[TASK ITEM] Report every line of the records below that includes the string "linecap".
________
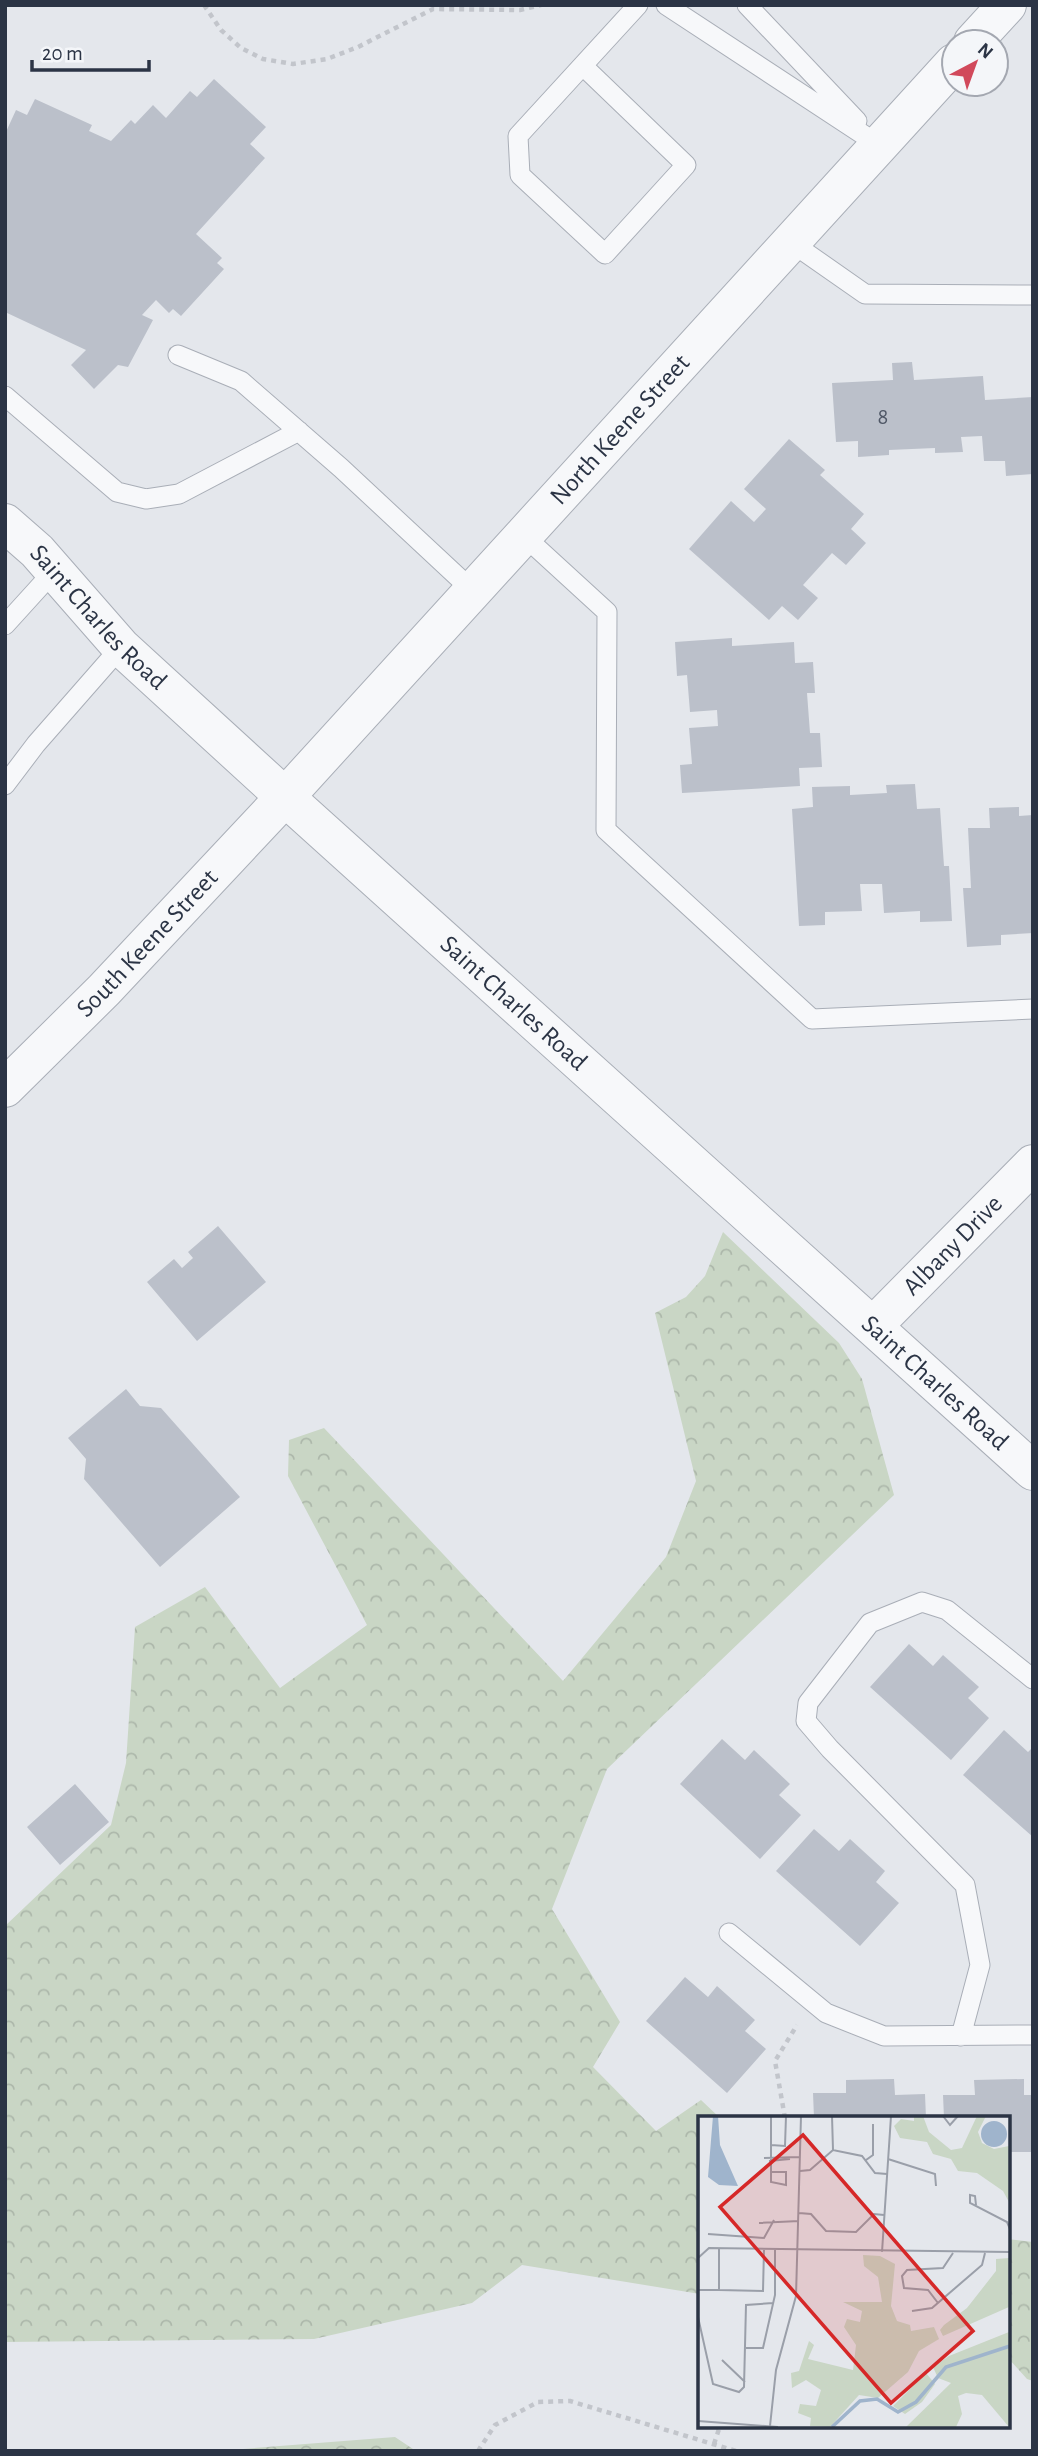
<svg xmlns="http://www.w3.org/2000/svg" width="1038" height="2456" viewBox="0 0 1038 2456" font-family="'Alegreya Sans',sans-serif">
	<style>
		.forest { fill: url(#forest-crowns) }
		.building { fill: #bbc0ca }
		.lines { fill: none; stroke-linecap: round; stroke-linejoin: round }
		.service-casing { stroke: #a9aeb7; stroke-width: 21 }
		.minor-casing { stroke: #a9aeb7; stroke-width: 40 }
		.tertiary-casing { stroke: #a9aeb7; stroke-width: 40 }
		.path { stroke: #c2c5cb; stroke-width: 4.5; stroke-dasharray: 5 5; stroke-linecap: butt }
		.service { stroke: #f7f8fa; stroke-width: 19 }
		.minor { stroke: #f7f8fa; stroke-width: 38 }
		.tertiary { stroke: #f7f8fa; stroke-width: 38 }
		.labels { text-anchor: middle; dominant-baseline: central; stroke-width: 5; stroke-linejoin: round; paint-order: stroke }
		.number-label { font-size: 23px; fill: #4f5766 }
		.street-label { font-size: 26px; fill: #2b3445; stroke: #f4f6f9 }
		.inset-river { fill: none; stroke: #9fb4cc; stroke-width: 3.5 }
		.inset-road { fill: none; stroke: #9a9fa9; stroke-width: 2 }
		.view { fill: #d62828; fill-opacity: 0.15; stroke: #d62828; stroke-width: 3.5 }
		.inset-edge { fill: none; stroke: #2b3445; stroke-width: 3.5 }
	</style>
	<defs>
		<pattern id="forest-crowns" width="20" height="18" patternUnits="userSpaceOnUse" patternTransform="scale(1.75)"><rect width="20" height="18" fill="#c9d6c5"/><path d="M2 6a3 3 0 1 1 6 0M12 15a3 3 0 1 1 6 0" fill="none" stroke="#adb8ab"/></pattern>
	</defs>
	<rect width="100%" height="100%" fill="#e4e7ec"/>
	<path class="forest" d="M723,1232L839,1343L862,1379L894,1495L607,1769L552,1909L620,2022L593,2067L656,2131L701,2100L720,2118H700V2294L522,2265L472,2303L314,2339L5,2342V1926L111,1825L126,1763L135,1627L205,1587L280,1688L367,1625L288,1476L289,1440L324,1428L563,1681L666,1557L696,1481L655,1313L686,1297L705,1276Z
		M1008,2239L1033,2242V2381L1027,2379L1008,2358Z
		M395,2437L416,2451H217Z"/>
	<path class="building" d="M214,79L266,127L250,144L265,158L196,234L222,258L217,263L224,269L181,316L173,309L169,313L156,300L142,315L153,320L128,367L118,365L94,389L71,365L86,350L5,312V134L16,110L27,115L35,99L92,125L89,131L111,141L131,120L135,124L153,105L166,118L190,91L197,97Z
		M912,362L914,380L983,376L985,400L1033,397V474L1006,476L1005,461H984L982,436L961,437L963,452L935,453V448L889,450V455L858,457V441L836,442L832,383L893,380L892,363Z
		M789,439L825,470L820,475L864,514L851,529L866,543L846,565L832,553L803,585L818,598L798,620L782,606L769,620L689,549L731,501L754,522L766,509L744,489Z
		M732,638V646L794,642L795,663L813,662L815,693H807L810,733H820L822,767L799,768L800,786L682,793L680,765L692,764L689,728L718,726L717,710L690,712L687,675L677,676L675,642Z
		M915,784L917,809L940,808L944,866H949L952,921L920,922V911L884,913L882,884H860L862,911L825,912V925L799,926L792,809L813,807L812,787L850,786V795L887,793L886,785Z
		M1019,807V816L1033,815V933L1001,935V945L967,947L963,888H971L968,828H990L989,808Z
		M218,1226L266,1282L197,1341L147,1282L174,1259L182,1268L193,1258L188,1252Z
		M126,1389L140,1406L161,1408L240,1497L160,1567L84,1479L86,1459L68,1438Z
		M909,1644L933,1666L943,1655L979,1687L968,1698L989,1718L951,1760L870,1687Z
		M1004,1730L1028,1752L1033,1747V1837L963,1775Z
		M722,1739L745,1760L754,1750L790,1784L779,1795L801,1815L760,1859L680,1784Z
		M75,1784L109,1822L60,1865L27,1827Z
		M814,1829L839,1851L850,1839L885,1871L876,1882L899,1903L860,1946L776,1871Z
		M685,1977L708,1997L717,1986L755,2020L745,2031L766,2049L727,2093L646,2021Z
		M894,2079L895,2095L925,2094L926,2118H814L813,2093H846V2080Z
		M1024,2079V2095H1033V2152H1008V2118H944L943,2095H975L974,2080Z"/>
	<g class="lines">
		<g class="service-casing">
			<path id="service" d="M666,5L879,145
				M747,5L857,121
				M583,66L686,165L605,254L520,175L518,136L638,5
				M792,243L865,294L1033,295
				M178,355L241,381L341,468L473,591
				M5,396L117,492L146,499L179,494L299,431
				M524,536L607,612L606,830L812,1019L1033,1009
				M5,625L54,571
				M5,785L36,744L121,647
				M729,1933L826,2013L884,2036L1033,2035
				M961,2036L980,1965L965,1885L830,1749L806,1721L808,1703L870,1623L922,1602L947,1610L1033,1679"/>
		</g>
		<g class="minor-casing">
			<g id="minor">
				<path id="s1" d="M5,523L37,551L121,647L285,797"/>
				<path id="s2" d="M874,1325L1033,1164"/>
			</g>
		</g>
		<g class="tertiary-casing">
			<g id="tertiary">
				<path d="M973,42L1007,5"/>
				<path id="s3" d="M285,797L1033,1471"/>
				<path id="s4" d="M5,1088L104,990L285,797L954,63"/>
			</g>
		</g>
		<path class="path" d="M204,5L221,30L241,48L263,59L293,64L327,59L358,47L433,9L520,10L541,5
			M785,2118L775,2061L797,2025
			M714,2444L720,2426
			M478,2451L495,2425L538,2402L570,2401L736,2451"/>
		<use href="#service" class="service"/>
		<use href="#minor" class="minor"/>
		<use href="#tertiary" class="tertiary"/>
	</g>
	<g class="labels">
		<g class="number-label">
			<text x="883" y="417">8</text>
		</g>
		<g class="street-label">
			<text stroke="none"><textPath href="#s4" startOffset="901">North Keene Street</textPath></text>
			<text stroke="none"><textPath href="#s1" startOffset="133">Saint Charles Road</textPath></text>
			<text stroke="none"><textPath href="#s4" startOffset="203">South Keene Street</textPath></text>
			<text stroke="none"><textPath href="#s3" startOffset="308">Saint Charles Road</textPath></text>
			<text stroke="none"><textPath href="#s2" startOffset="112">Albany Drive</textPath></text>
			<text stroke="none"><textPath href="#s3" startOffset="875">Saint Charles Road</textPath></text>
		</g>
	</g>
	<g transform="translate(698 2116)">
		<rect width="312" height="312" fill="#e4e7ec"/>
		<path d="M216,0H225L231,16L253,34L264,32L279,0H288L280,16L284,27L296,33L311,30V86L305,75L279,57L260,55L253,43L235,38L229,26L202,22L196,10L203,3L216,5ZM165,139L182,140L197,148L193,190L199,205L212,209L213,215L236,211L241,223L221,235L210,256L180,282L161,279L132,311L112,310L113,302L100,297L102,288L118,290L123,274L108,264L94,272L93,257L101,255L111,225L116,229L110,243L155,254L158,229L146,211L149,203L162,206L164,195L145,186H184L180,161L166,150ZM311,142V191L245,220L242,214L246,209L269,192L298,155V143ZM311,216V311L284,279L268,277L260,280L264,298L258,311H208L253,267L240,262L235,251L251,240ZM228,257L237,268L224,286L207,298L195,290Z" fill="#c9d6c5"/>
		<path d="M15,0H20L22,29L40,70L21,69L10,61ZM283 18a13 13 0 1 1 26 0a13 13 0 1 1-26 0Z" fill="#9fb4cc"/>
		<path class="inset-river" d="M134,311L162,285L179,283L200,296L218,286L248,251L312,230"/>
		<path class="inset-road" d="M134,0L135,34M245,0L252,9L260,0M73,29L87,30L88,0M66,42L102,41M190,43L237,58L238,70M168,44L175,39V8M71,45L92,43M102,55L112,54L135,34L164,40L177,57L189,58M73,56H88V69L73,66V0M278,89L277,80L272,79V87L309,106L312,113M101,97L113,98L128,115L158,116L176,98L186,99M61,107L101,105M10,118L66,122L76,104M184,136L193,0M0,142L11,132L312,136M0,174H21V132M21,174L65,175L66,133M240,187L230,174L206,172L204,160L209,154L245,152L255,137M214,195L234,192L284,149L287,137M0,201L15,268L41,276L46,271L48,189L75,187M48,232H65L77,179V134M24,244L47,266M0,305L80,311M72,310L78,254L98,180L103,0"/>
		<path class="view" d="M105,19L275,215L193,287L22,91Z"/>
		<rect width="312" height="312" class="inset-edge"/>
	</g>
	<rect width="1038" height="2456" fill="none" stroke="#2b3445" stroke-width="14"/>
	<g transform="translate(975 63) rotate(41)"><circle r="33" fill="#f4f6f9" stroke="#a4a8b1" stroke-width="2"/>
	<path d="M0-5L12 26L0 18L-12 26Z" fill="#d1495b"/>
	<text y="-10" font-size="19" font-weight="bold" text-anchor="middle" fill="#2b3445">N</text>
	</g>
	<path d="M32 60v10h117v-10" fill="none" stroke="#2b3445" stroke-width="3.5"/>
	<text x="42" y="60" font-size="21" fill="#2b3445" stroke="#f4f6f9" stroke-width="5" paint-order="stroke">20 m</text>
</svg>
________
[ANSWER TO THIS TASK]
		.lines { fill: none; stroke-linecap: round; stroke-linejoin: round }
		.path { stroke: #c2c5cb; stroke-width: 4.5; stroke-dasharray: 5 5; stroke-linecap: butt }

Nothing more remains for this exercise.